◆ WHAT IS REQUIRED
Your output should reproduce each entry exactly, with none of its pictures.
━━ LISTED RECORDS ━━
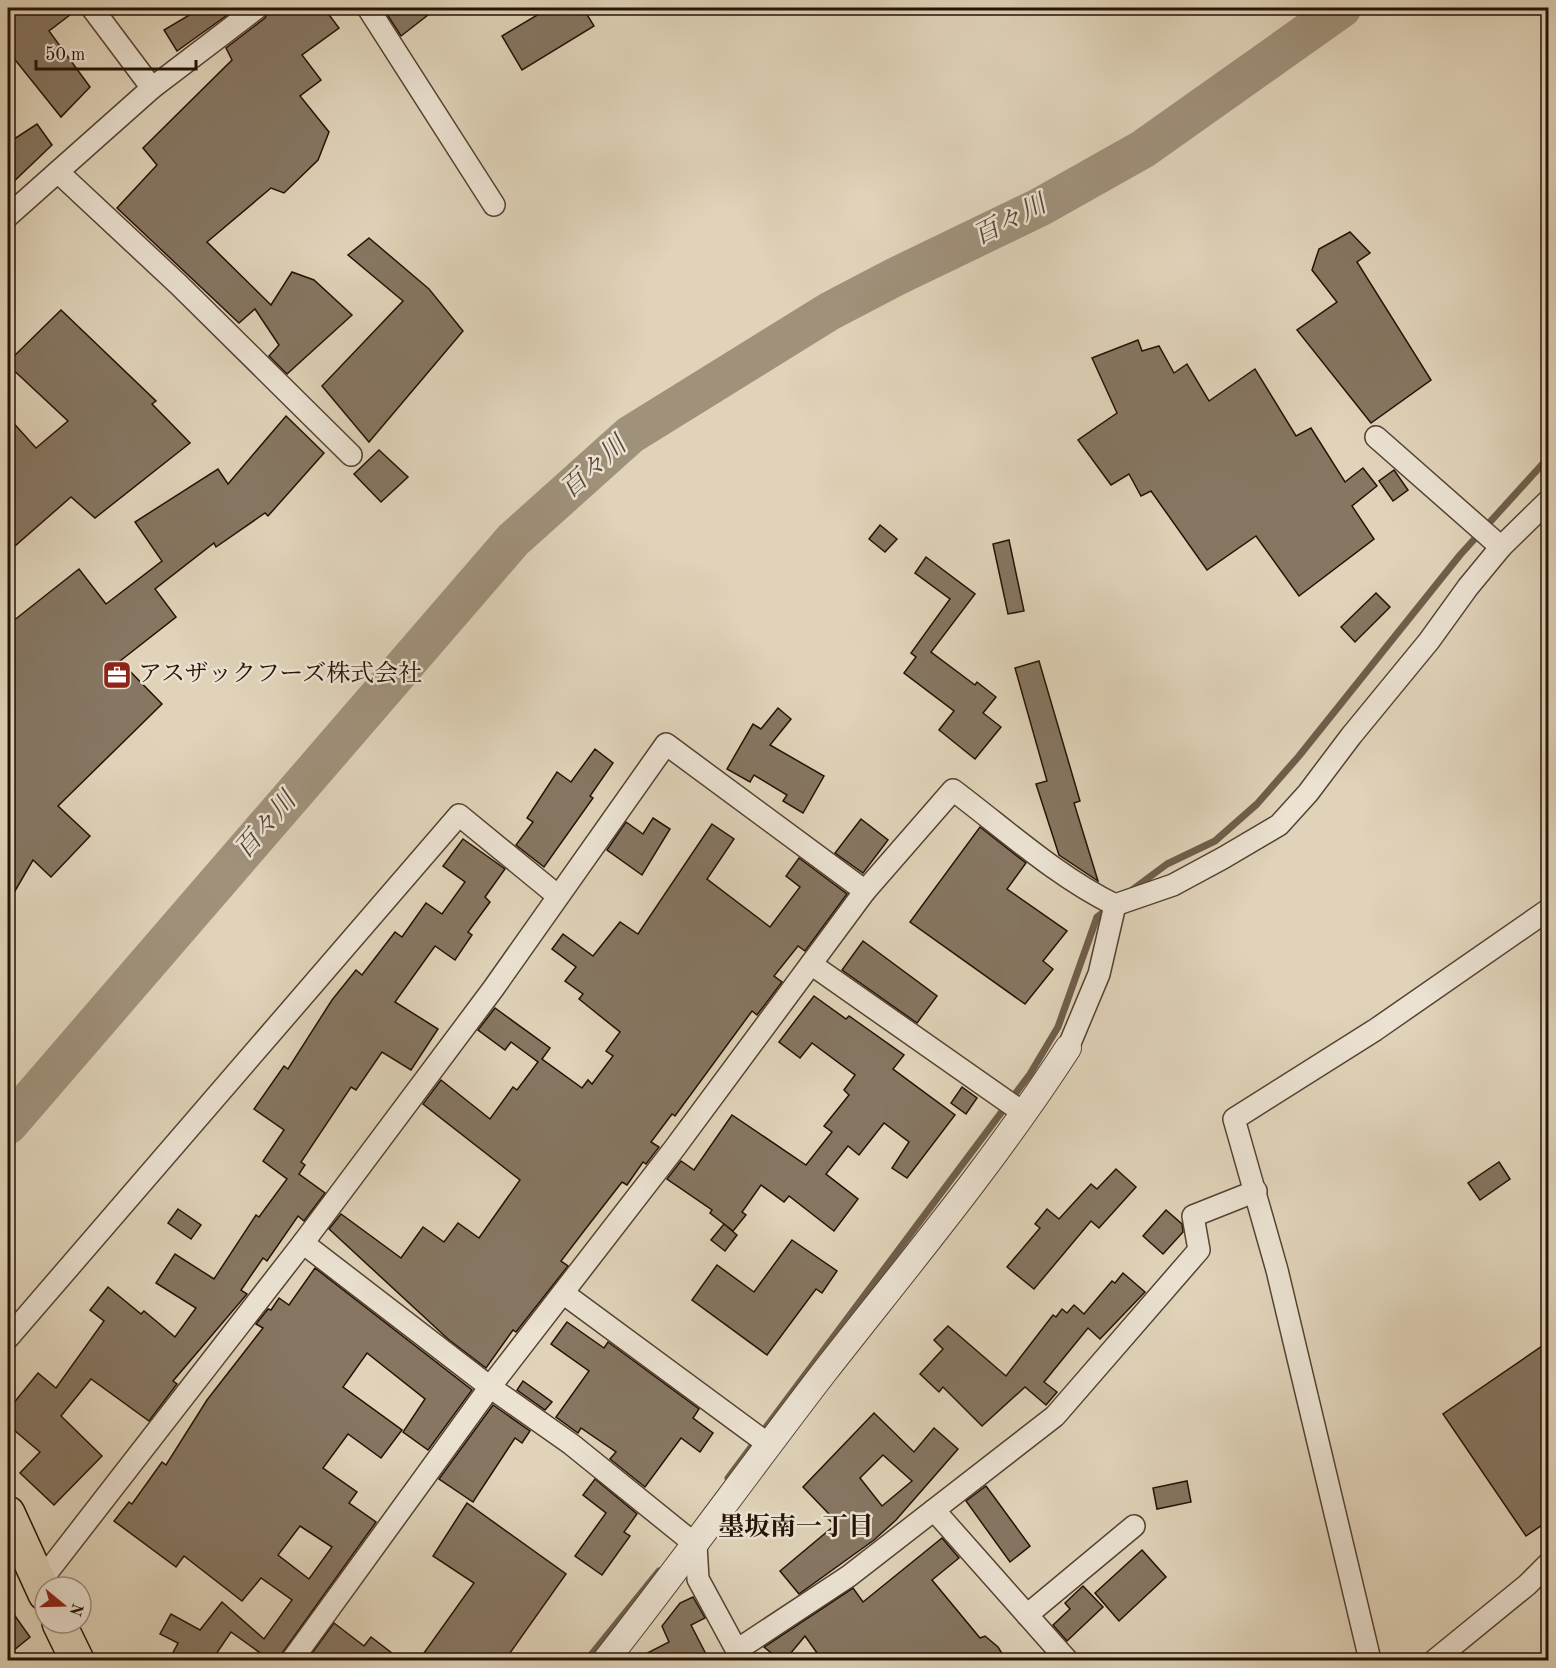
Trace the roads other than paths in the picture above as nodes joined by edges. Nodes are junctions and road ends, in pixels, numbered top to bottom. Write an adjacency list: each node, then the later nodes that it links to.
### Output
1 (92, 8): 4 (street)
2 (257, 8): 4 (street)
3 (368, 8): 6 (street)
4 (152, 88): 5 (street)
5 (58, 172): 7 (street); 9 (street)
6 (494, 205)
7 (8, 216)
8 (1376, 437): 11 (street)
9 (351, 454)
10 (1548, 501): 11 (street)
11 (1501, 547): 14 (street)
12 (865, 891): 13 (street); 14 (street); 16 (street)
13 (558, 896): 20 (street); 22 (street)
14 (1115, 905): 17 (street)
15 (1548, 910): 19 (street)
16 (811, 964): 18 (street); 21 (street)
17 (1068, 1048): 18 (street)
18 (1025, 1114): 24 (street)
19 (1256, 1191): 25 (street); 39 (street)
20 (303, 1243): 23 (street); 31 (street)
21 (563, 1293): 23 (street); 24 (street)
22 (8, 1338)
23 (490, 1388): 28 (street); 36 (street)
24 (768, 1444): 28 (street)
25 (934, 1510): 32 (street); 34 (street)
26 (8, 1513): 30 (highway)
27 (1134, 1526): 32 (street)
28 (696, 1545): 34 (street); 37 (street)
29 (1548, 1564): 40 (street)
30 (36, 1575)
31 (53, 1575)
32 (1027, 1615): 38 (street)
33 (65, 1635): 35 (highway)
34 (739, 1655)
35 (77, 1660)
36 (292, 1660)
37 (606, 1660)
38 (1067, 1660)
39 (1370, 1660)
40 (1435, 1660)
━━━
◆ FINISHED TASK
Trace the roads other than paths in the picture above as nodes joined by edges. Nodes are junctions and road ends, in pixels, numbered top to bottom. Write an adjacency list: each node, then the later nodes that it links to.
### Output
1 (92, 8): 4 (street)
2 (257, 8): 4 (street)
3 (368, 8): 6 (street)
4 (152, 88): 5 (street)
5 (58, 172): 7 (street); 9 (street)
6 (494, 205)
7 (8, 216)
8 (1376, 437): 11 (street)
9 (351, 454)
10 (1548, 501): 11 (street)
11 (1501, 547): 14 (street)
12 (865, 891): 13 (street); 14 (street); 16 (street)
13 (558, 896): 20 (street); 22 (street)
14 (1115, 905): 17 (street)
15 (1548, 910): 19 (street)
16 (811, 964): 18 (street); 21 (street)
17 (1068, 1048): 18 (street)
18 (1025, 1114): 24 (street)
19 (1256, 1191): 25 (street); 39 (street)
20 (303, 1243): 23 (street); 31 (street)
21 (563, 1293): 23 (street); 24 (street)
22 (8, 1338)
23 (490, 1388): 28 (street); 36 (street)
24 (768, 1444): 28 (street)
25 (934, 1510): 32 (street); 34 (street)
26 (8, 1513): 30 (highway)
27 (1134, 1526): 32 (street)
28 (696, 1545): 34 (street); 37 (street)
29 (1548, 1564): 40 (street)
30 (36, 1575)
31 (53, 1575)
32 (1027, 1615): 38 (street)
33 (65, 1635): 35 (highway)
34 (739, 1655)
35 (77, 1660)
36 (292, 1660)
37 (606, 1660)
38 (1067, 1660)
39 (1370, 1660)
40 (1435, 1660)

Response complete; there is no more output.